> [TEXT]
>>>>>

WARNER SPRINGS, Calif. — Ten months ago, Shane Sexton was involved in one of the wildest sprint car crashes in the 27-season history of Perris Auto Speedway.
Despite climbing out of the car and walking back to his pit, something was not right. It turned out to be a broken back that plagued him for the rest of the year. This Saturday night, when the Avanti Doors and Windows USAC/CRA Sprint Car Series opens its 20th season, the now-recovered Sexton will be back in action.
After coming from the back to finish second in the companion lightning sprint car main on the ill-fated night, Sexton’s wild crash took place during the running of the USAC/CRA main event. Coming off of turn two in the 30-lapper, Sexton tapped wheels with another car.
While the other car continued to race down the back straightaway, Sexton’s No. 74B catapulted into a series of terrifying flips. At one point just past the middle of the back straight, his car was higher than the track billboards and was dangerously close to flying out of the ballpark.

<<<<<

> [EXTRACTED RECORDS]
>>>>>

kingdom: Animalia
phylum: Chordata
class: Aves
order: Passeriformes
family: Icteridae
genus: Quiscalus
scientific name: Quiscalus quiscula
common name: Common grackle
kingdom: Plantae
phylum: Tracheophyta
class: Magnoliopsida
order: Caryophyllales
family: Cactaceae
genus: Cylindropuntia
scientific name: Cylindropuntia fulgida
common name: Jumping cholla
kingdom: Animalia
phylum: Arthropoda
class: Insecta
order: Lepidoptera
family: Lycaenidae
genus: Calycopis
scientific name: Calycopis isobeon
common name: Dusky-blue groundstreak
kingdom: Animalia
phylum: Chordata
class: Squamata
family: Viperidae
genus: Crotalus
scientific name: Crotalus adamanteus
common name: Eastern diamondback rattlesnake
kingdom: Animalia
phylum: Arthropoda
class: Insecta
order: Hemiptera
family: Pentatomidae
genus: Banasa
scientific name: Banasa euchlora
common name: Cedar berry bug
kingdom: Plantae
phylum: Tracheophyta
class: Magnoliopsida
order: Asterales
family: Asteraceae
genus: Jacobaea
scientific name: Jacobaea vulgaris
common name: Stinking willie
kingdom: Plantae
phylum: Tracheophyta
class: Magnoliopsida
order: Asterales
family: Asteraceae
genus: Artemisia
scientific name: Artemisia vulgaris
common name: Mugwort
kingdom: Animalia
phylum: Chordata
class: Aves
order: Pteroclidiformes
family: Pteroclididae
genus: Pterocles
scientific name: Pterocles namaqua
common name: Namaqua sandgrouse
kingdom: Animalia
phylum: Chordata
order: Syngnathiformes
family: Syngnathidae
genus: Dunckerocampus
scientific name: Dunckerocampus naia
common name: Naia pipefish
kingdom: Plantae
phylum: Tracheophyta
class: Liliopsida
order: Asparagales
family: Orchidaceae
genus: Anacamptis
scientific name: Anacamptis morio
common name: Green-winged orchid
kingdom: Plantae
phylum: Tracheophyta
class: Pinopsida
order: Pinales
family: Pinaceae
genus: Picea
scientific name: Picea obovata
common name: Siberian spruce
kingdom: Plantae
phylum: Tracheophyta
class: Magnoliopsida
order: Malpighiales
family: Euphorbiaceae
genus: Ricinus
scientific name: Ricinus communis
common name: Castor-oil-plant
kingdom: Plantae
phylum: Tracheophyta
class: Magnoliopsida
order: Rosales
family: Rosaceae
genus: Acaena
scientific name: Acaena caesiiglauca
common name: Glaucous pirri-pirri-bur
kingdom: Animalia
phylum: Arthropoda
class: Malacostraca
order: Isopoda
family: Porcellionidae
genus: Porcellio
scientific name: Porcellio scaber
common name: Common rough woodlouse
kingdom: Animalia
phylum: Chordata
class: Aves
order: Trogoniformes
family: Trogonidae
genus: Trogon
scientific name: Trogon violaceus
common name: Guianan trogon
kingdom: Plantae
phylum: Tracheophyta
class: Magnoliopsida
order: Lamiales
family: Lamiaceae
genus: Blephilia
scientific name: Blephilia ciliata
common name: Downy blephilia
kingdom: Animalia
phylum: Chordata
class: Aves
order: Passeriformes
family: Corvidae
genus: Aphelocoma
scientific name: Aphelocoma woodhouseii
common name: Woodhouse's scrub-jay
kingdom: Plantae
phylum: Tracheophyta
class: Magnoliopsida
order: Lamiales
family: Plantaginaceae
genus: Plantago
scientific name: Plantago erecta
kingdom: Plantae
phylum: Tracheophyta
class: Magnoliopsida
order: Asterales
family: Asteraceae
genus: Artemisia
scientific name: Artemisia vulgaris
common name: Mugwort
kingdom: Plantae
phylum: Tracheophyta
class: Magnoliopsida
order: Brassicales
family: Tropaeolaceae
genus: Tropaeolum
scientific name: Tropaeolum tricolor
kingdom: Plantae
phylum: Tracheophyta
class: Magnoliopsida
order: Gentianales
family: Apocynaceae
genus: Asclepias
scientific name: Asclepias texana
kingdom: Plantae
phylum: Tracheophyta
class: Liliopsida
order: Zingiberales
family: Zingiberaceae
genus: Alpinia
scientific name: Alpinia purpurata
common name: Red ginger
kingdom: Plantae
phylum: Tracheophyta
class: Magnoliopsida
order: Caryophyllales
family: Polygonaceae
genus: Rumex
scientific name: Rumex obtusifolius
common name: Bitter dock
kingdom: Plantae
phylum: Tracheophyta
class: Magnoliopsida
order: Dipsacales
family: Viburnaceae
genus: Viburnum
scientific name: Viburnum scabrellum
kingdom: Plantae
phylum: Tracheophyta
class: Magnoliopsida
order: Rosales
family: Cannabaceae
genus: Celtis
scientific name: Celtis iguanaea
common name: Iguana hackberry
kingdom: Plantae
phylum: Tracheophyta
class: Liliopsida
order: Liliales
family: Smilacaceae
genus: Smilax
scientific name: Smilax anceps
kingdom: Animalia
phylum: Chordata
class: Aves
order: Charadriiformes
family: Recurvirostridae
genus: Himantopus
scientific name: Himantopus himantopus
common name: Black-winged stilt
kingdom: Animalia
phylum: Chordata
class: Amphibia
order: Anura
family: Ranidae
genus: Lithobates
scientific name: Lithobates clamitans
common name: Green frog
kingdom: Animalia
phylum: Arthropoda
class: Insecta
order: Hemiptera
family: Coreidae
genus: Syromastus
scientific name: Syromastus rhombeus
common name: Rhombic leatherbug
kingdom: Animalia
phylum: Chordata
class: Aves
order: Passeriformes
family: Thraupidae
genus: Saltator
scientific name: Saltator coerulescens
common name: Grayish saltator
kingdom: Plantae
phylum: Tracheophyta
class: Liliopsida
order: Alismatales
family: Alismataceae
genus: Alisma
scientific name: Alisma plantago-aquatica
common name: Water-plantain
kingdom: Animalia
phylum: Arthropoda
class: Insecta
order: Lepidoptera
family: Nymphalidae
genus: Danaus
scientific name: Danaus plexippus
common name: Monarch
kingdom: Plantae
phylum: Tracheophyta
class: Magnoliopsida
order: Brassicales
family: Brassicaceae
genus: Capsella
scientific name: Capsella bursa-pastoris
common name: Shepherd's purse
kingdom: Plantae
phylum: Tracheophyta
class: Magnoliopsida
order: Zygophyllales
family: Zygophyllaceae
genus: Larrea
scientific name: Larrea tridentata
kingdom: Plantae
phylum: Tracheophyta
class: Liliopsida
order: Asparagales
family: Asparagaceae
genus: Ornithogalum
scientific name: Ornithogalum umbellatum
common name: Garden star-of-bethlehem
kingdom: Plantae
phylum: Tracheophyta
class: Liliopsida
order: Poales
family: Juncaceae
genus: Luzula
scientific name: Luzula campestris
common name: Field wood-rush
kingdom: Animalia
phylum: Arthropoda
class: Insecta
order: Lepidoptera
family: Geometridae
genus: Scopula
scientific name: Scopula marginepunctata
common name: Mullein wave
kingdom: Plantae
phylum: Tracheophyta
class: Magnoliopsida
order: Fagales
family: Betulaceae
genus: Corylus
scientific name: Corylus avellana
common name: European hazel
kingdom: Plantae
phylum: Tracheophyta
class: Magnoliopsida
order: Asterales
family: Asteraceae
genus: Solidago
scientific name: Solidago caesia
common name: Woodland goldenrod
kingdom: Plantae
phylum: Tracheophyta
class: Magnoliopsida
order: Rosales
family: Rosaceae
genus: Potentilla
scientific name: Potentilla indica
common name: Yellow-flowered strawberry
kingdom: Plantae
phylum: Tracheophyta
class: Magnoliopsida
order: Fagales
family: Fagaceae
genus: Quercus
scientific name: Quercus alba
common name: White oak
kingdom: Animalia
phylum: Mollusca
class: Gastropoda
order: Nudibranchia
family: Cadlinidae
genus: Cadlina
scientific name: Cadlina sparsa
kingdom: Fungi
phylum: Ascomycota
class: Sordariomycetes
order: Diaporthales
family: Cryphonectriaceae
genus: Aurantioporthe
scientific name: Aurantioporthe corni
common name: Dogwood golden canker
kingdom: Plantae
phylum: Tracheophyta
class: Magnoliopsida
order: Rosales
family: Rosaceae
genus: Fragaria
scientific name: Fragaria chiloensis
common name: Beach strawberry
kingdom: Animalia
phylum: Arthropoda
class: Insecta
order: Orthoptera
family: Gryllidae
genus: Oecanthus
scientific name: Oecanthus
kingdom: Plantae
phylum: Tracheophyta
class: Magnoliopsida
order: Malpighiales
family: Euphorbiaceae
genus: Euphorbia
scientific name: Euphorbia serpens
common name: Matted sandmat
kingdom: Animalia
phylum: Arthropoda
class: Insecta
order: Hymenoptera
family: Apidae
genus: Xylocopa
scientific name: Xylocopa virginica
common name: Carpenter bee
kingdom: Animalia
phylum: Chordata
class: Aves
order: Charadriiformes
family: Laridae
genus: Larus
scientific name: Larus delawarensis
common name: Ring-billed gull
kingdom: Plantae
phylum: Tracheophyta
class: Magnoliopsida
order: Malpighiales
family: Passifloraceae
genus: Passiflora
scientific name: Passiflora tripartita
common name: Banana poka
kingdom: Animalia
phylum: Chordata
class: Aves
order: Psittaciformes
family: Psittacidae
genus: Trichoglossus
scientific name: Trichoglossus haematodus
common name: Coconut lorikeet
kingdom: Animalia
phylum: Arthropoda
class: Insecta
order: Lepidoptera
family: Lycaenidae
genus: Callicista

<<<<<

> [TASKS TO CARRY OUT]
• 1. In the sprint car crash article, what was the number of Sexton's car?
• 2. Swap "Saturday" for "Friday" in the sprint car crash article, and write out the passage starting with "WARNER SPRINGS, Calif." and going on through "back in action.".

> [RESULTS IN ORDER]
• 1. No. 74B

• 2.
WARNER SPRINGS, Calif. — Ten months ago, Shane Sexton was involved in one of the wildest sprint car crashes in the 27-season history of Perris Auto Speedway.
Despite climbing out of the car and walking back to his pit, something was not right. It turned out to be a broken back that plagued him for the rest of the year. This Friday night, when the Avanti Doors and Windows USAC/CRA Sprint Car Series opens its 20th season, the now-recovered Sexton will be back in action.